Task requirements —
Could you copy every line in the listing below that has the word "between"?
============================================================
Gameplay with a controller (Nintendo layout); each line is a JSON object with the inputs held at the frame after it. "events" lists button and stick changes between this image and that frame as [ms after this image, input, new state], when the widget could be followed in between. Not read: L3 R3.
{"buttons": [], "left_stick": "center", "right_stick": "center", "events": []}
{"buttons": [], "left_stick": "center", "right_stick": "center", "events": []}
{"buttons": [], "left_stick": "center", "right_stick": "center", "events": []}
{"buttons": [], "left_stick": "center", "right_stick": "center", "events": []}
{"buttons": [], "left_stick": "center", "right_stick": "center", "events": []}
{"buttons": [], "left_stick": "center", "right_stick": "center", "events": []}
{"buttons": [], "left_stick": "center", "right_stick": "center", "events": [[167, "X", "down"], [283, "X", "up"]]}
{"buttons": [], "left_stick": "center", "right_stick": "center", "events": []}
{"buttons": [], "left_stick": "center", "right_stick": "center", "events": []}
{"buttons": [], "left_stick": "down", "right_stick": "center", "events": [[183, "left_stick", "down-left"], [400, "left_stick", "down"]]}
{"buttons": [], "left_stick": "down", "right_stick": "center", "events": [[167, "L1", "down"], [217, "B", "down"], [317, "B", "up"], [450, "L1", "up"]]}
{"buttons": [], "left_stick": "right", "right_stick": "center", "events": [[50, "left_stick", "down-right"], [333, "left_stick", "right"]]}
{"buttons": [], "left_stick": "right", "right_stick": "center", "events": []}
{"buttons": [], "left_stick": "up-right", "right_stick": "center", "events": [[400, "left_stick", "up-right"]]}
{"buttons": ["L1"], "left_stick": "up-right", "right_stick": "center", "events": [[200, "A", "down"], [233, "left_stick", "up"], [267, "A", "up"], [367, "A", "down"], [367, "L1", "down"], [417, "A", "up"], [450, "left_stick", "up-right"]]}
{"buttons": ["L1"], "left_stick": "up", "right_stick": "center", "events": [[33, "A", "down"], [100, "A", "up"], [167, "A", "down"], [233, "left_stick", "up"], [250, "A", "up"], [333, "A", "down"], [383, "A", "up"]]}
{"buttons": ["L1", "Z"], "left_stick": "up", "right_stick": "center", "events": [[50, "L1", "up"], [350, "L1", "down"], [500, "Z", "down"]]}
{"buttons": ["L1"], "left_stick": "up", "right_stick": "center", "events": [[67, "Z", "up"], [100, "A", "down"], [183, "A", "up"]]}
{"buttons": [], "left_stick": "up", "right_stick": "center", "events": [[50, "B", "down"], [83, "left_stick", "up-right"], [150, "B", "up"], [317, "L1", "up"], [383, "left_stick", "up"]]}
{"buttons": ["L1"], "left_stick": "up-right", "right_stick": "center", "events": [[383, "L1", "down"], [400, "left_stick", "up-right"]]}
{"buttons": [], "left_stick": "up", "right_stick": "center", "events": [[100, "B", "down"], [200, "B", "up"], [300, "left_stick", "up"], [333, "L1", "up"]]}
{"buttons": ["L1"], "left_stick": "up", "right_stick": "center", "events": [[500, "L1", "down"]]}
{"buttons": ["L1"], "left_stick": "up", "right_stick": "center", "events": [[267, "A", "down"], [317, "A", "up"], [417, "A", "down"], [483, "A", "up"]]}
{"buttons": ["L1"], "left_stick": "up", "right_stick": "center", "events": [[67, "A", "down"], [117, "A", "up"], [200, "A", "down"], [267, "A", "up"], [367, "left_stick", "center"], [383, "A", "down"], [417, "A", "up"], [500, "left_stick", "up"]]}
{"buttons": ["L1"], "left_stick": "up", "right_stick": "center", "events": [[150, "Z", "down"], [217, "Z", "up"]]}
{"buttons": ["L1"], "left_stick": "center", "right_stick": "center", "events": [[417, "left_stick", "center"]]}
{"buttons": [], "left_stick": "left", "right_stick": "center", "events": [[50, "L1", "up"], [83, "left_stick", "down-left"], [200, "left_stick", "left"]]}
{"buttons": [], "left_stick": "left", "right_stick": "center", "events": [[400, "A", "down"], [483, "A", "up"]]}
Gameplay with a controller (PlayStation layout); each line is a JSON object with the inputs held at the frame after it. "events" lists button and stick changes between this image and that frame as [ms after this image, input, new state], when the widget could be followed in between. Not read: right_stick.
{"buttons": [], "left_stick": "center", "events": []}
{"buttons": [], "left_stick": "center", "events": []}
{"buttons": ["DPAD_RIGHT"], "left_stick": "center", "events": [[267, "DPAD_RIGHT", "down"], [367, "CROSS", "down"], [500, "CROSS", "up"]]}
============================================================
Your response —
Gameplay with a controller (Nintendo layout); each line is a JSON object with the inputs held at the frame after it. "events" lists button and stick changes between this image and that frame as [ms after this image, input, new state], when the widget could be followed in between. Not read: L3 R3.
Gameplay with a controller (PlayStation layout); each line is a JSON object with the inputs held at the frame after it. "events" lists button and stick changes between this image and that frame as [ms after this image, input, new state], when the widget could be followed in between. Not read: right_stick.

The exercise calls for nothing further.